In Basel unterstützte Grynaeus Oswald Myconius in seinen Auseinandersetzungen mit dem Stadtrat und der Universität, die verlangten, der Klerus müsse akademische Grade vorweisen. Grynaeus propagierte die Freiheit der Pastoren von der Obrigkeit, womit er erstmals mit seiner Meinung gegen seinen Freund Bonifacius Amerbach stand. Schließlich siegte die Position von Rat und Universität – aber der Konflikt kochte immer wieder hoch. Vielleicht war die Wahl Grynaeus’ zum Rektor der Basler Universität am 1. Mai 1541 Zeichen der Versöhnung von Seiten des Rats und der Universität[2]. Drei Monate nach seiner Wahl zum Rektor starb er allerdings an der Pest, die schon 1539 seine Familie betroffen hatte (seine Frau erholte sich damals noch einmal von der Krankheit, zwei Mitglieder seines Haushalts starben).

Grynaeus war zweimal verheiratet. Seine erste Frau, die aus Speyer kam, heiratete er in Heidelberg. Nach deren Tod heiratete er in zweiter Ehe in Basel 1538 die reiche Witwe Katherine Lompart. Sie hatten einen Sohn Samuel Grynaeus (1539–1599), der ebenfalls Professor in Basel wurde.
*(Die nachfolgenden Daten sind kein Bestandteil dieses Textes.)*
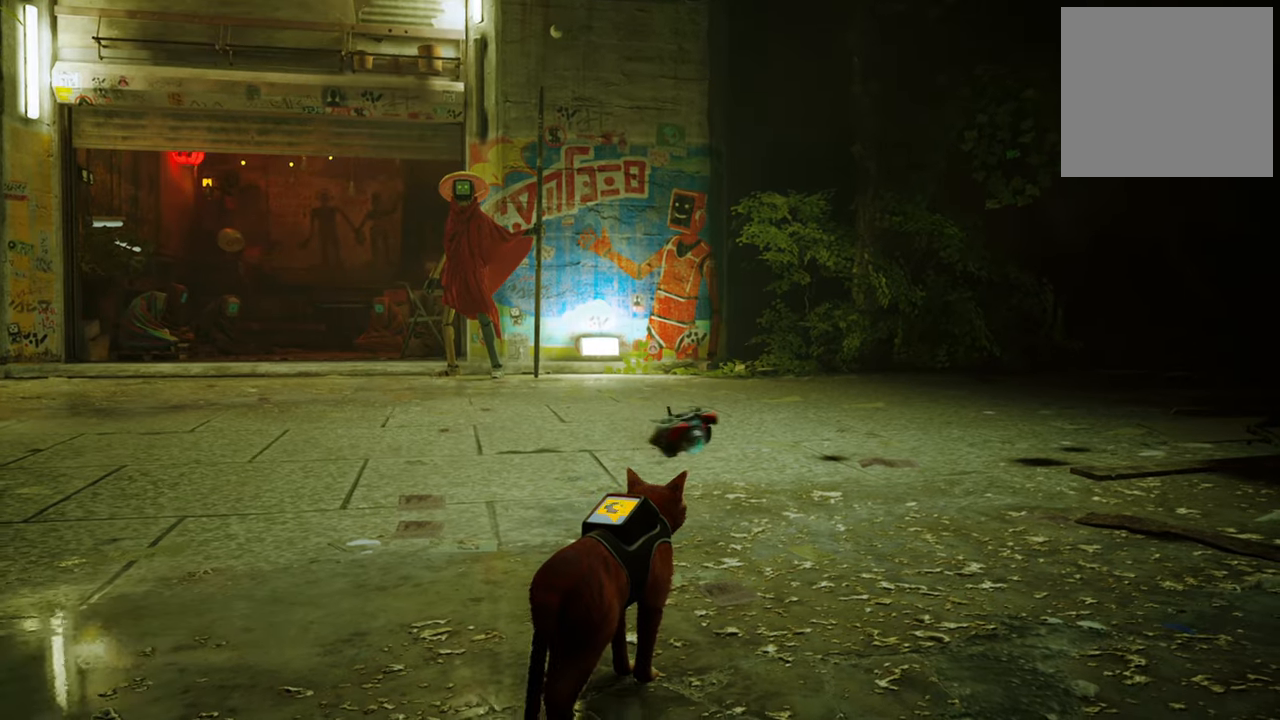
{"buttons": [], "left_stick": "center", "right_stick": "center", "events": []}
Verhältnis zu Erasmus und Tätigkeit in England

Seit seinem Englandaufenthalt hatte das Verhältnis Grynaeus’ zu Erasmus stark gelitten. Grynaeus verlangte in Anbetracht der Gesundheit und des Alters des Erzbischofs von Canterbury William Warham eine Einmalzahlung einer Summe statt der jährlichen Zahlungen an Erasmus und als er die Erfolge, die er in Übereinkunft mit Erasmus erzielt hatte, aus Sicht von Erasmus sich selbst zu eigen machte, verärgerte das Erasmus. Grynaeus schien sich in insbesondere in theologischen Fragen in England nicht sonderlich taktvoll verhalten zu haben, denn nach der öffentlichen Kritik von Erasmus kritisierte auch sein englischer Gastgeber Thomas More sein Verhalten. Grynaeus’ Unfähigkeit, komplexen Sachverhalten mit Taktgefühl und Umsicht zu begegnen, wird an anderer Stelle auch von seinem Freund Martin Bucer erwähnt.
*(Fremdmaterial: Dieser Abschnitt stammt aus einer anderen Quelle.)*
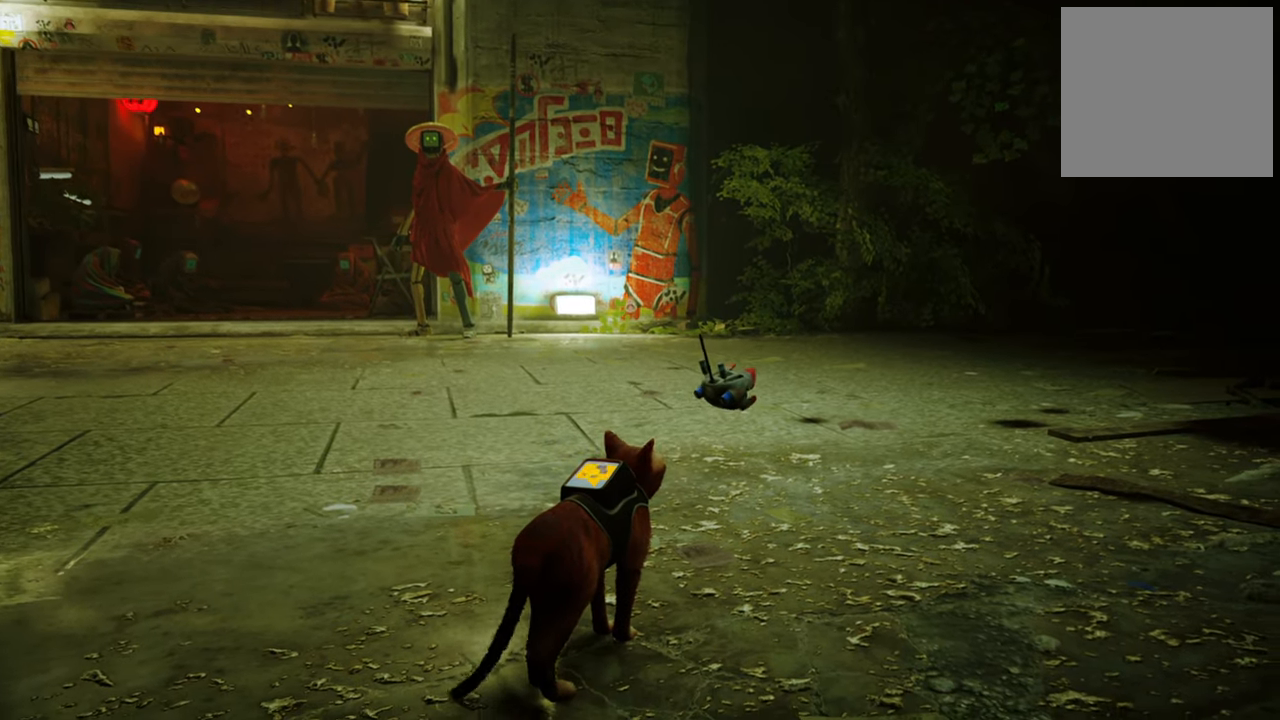
{"buttons": [], "left_stick": "center", "right_stick": "center", "events": []}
Während seines Empfangs bei Heinrich VIII. wurde Simon Grynaeus darum gebeten, zur Angelegenheit der Scheidung Heinrichs von Katharina von Aragon, einer auch politisch brisanten Angelegenheit, protestantische Positionen einzuholen. Im August 1531 schickte Grynaeus eine erste Sendung von Briefen nach London, die die Positionen von Oekolampad, Paul Phrygio, Wolfgang Capito, Zwingli und Bucer enthielt, die alle mehr oder weniger moderat des Königs Anliegen unterstützten. Im Oktober sandte er die Positionen von Melanchthon und Luther hinterher, die nicht gar so positiv ausfielen.

Warum genau Erasmus sich gegen Grynaeus auf einmal so feindselig verhielt, ist ungeklärt[3], mit der Scheidungsaffäre von Heinrich VIII. scheint es jedoch nichts zu tun gehabt zu haben. Es mag dennoch sein, dass Grynaeus anwesend war, als Erasmus in Frobens Haus in Basel 1536 starb. Darauf weisen Briefe der Straßburger Reformatoren Martin Bucer und Wolfgang Capito an Luther hin.[4]

Herausgeberschaft und Handschriftensuche

1526 vertraute er einige von ihm aufgespürte Materialien Sebastian Münster an, der sie nutzte, um die Frobensche Herausgabe der „Hebräischen Grammatik“ des Elias Levitas zu unterstützen.

Vor allem im Umfeld der Druckerei Froben erregte Simon Grynaeus Aufsehen, als er fünf der verloren geglaubten Bücher des Titus Livius (Ab urbe condita) in der Bibliothek der Abtei Lorsch wiederentdeckte und Froben im September 1526 zukommen ließ, der sie in seine Liviusausgabe von 1531 aufnahm. Grynaeus begann seine Tätigkeit in Basel mit einer Vorlesung über Aristoteles’ Rhetorik, gleichzeitig versucht er sich an einer Erklärung des Neuen Testaments.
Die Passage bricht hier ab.